Problem statement
Copy every record below exactly.

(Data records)
>>>>

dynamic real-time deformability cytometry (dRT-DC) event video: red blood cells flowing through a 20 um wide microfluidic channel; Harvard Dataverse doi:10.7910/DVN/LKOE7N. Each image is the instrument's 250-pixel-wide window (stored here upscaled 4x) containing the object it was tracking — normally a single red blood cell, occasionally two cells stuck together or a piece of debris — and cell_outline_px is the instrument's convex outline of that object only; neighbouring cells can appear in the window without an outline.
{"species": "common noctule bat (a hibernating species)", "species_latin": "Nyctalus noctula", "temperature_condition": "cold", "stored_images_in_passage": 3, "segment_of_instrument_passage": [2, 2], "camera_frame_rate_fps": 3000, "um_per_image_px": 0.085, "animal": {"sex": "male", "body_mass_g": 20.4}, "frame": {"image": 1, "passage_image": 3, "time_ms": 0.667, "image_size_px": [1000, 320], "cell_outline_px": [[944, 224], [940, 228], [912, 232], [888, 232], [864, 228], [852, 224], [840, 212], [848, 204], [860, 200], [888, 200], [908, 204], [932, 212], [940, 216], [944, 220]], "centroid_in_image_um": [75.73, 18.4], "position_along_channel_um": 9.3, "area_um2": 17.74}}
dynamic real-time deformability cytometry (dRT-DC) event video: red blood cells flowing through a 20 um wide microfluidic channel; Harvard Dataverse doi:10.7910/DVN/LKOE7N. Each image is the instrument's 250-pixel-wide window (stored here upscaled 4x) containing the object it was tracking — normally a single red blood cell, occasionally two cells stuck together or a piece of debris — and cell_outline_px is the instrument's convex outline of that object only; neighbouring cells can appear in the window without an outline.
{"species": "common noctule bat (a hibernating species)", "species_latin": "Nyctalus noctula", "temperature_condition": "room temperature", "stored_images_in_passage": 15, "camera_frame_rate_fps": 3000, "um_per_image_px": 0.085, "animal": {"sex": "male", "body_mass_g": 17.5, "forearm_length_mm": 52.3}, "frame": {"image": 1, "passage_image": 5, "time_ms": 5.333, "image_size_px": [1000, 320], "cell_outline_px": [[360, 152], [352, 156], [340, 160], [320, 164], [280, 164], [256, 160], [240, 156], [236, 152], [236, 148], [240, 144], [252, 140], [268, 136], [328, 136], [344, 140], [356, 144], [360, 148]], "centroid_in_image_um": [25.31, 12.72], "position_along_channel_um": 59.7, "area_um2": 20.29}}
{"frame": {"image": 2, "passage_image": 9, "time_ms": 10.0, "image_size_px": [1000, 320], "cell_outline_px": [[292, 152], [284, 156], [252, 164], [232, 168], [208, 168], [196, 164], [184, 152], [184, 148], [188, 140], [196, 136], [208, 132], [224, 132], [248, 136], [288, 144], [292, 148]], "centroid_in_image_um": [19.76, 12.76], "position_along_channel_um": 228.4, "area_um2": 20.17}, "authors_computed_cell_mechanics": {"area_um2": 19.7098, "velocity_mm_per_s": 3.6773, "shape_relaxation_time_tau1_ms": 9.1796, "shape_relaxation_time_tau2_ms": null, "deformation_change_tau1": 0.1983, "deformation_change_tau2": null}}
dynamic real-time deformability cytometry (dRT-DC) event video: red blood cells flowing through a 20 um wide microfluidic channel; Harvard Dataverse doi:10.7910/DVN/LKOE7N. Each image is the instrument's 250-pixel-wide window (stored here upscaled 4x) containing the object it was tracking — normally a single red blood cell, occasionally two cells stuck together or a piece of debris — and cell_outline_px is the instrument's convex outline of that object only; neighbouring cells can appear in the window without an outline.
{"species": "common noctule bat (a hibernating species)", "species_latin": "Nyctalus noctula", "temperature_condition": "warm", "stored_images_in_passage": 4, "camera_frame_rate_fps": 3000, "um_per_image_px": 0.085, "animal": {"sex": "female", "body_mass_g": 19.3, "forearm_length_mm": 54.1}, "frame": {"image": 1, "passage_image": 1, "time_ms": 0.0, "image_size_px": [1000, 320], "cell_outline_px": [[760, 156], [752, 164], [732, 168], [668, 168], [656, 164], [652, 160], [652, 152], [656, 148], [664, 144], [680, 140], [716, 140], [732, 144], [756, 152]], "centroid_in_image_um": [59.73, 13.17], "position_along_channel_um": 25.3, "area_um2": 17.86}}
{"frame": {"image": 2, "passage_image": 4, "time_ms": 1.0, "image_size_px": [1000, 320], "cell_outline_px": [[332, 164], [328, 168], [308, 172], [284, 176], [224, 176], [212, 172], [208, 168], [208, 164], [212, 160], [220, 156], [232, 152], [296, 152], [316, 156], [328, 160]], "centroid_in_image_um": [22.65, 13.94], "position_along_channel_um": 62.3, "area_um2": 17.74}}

<<<<

Task solution
dynamic real-time deformability cytometry (dRT-DC) event video: red blood cells flowing through a 20 um wide microfluidic channel; Harvard Dataverse doi:10.7910/DVN/LKOE7N. Each image is the instrument's 250-pixel-wide window (stored here upscaled 4x) containing the object it was tracking — normally a single red blood cell, occasionally two cells stuck together or a piece of debris — and cell_outline_px is the instrument's convex outline of that object only; neighbouring cells can appear in the window without an outline.
{"species": "common noctule bat (a hibernating species)", "species_latin": "Nyctalus noctula", "temperature_condition": "cold", "stored_images_in_passage": 3, "segment_of_instrument_passage": [2, 2], "camera_frame_rate_fps": 3000, "um_per_image_px": 0.085, "animal": {"sex": "male", "body_mass_g": 20.4}, "frame": {"image": 1, "passage_image": 3, "time_ms": 0.667, "image_size_px": [1000, 320], "cell_outline_px": [[944, 224], [940, 228], [912, 232], [888, 232], [864, 228], [852, 224], [840, 212], [848, 204], [860, 200], [888, 200], [908, 204], [932, 212], [940, 216], [944, 220]], "centroid_in_image_um": [75.73, 18.4], "position_along_channel_um": 9.3, "area_um2": 17.74}}
dynamic real-time deformability cytometry (dRT-DC) event video: red blood cells flowing through a 20 um wide microfluidic channel; Harvard Dataverse doi:10.7910/DVN/LKOE7N. Each image is the instrument's 250-pixel-wide window (stored here upscaled 4x) containing the object it was tracking — normally a single red blood cell, occasionally two cells stuck together or a piece of debris — and cell_outline_px is the instrument's convex outline of that object only; neighbouring cells can appear in the window without an outline.
{"species": "common noctule bat (a hibernating species)", "species_latin": "Nyctalus noctula", "temperature_condition": "room temperature", "stored_images_in_passage": 15, "camera_frame_rate_fps": 3000, "um_per_image_px": 0.085, "animal": {"sex": "male", "body_mass_g": 17.5, "forearm_length_mm": 52.3}, "frame": {"image": 1, "passage_image": 5, "time_ms": 5.333, "image_size_px": [1000, 320], "cell_outline_px": [[360, 152], [352, 156], [340, 160], [320, 164], [280, 164], [256, 160], [240, 156], [236, 152], [236, 148], [240, 144], [252, 140], [268, 136], [328, 136], [344, 140], [356, 144], [360, 148]], "centroid_in_image_um": [25.31, 12.72], "position_along_channel_um": 59.7, "area_um2": 20.29}}
{"frame": {"image": 2, "passage_image": 9, "time_ms": 10.0, "image_size_px": [1000, 320], "cell_outline_px": [[292, 152], [284, 156], [252, 164], [232, 168], [208, 168], [196, 164], [184, 152], [184, 148], [188, 140], [196, 136], [208, 132], [224, 132], [248, 136], [288, 144], [292, 148]], "centroid_in_image_um": [19.76, 12.76], "position_along_channel_um": 228.4, "area_um2": 20.17}, "authors_computed_cell_mechanics": {"area_um2": 19.7098, "velocity_mm_per_s": 3.6773, "shape_relaxation_time_tau1_ms": 9.1796, "shape_relaxation_time_tau2_ms": null, "deformation_change_tau1": 0.1983, "deformation_change_tau2": null}}
dynamic real-time deformability cytometry (dRT-DC) event video: red blood cells flowing through a 20 um wide microfluidic channel; Harvard Dataverse doi:10.7910/DVN/LKOE7N. Each image is the instrument's 250-pixel-wide window (stored here upscaled 4x) containing the object it was tracking — normally a single red blood cell, occasionally two cells stuck together or a piece of debris — and cell_outline_px is the instrument's convex outline of that object only; neighbouring cells can appear in the window without an outline.
{"species": "common noctule bat (a hibernating species)", "species_latin": "Nyctalus noctula", "temperature_condition": "warm", "stored_images_in_passage": 4, "camera_frame_rate_fps": 3000, "um_per_image_px": 0.085, "animal": {"sex": "female", "body_mass_g": 19.3, "forearm_length_mm": 54.1}, "frame": {"image": 1, "passage_image": 1, "time_ms": 0.0, "image_size_px": [1000, 320], "cell_outline_px": [[760, 156], [752, 164], [732, 168], [668, 168], [656, 164], [652, 160], [652, 152], [656, 148], [664, 144], [680, 140], [716, 140], [732, 144], [756, 152]], "centroid_in_image_um": [59.73, 13.17], "position_along_channel_um": 25.3, "area_um2": 17.86}}
{"frame": {"image": 2, "passage_image": 4, "time_ms": 1.0, "image_size_px": [1000, 320], "cell_outline_px": [[332, 164], [328, 168], [308, 172], [284, 176], [224, 176], [212, 172], [208, 168], [208, 164], [212, 160], [220, 156], [232, 152], [296, 152], [316, 156], [328, 160]], "centroid_in_image_um": [22.65, 13.94], "position_along_channel_um": 62.3, "area_um2": 17.74}}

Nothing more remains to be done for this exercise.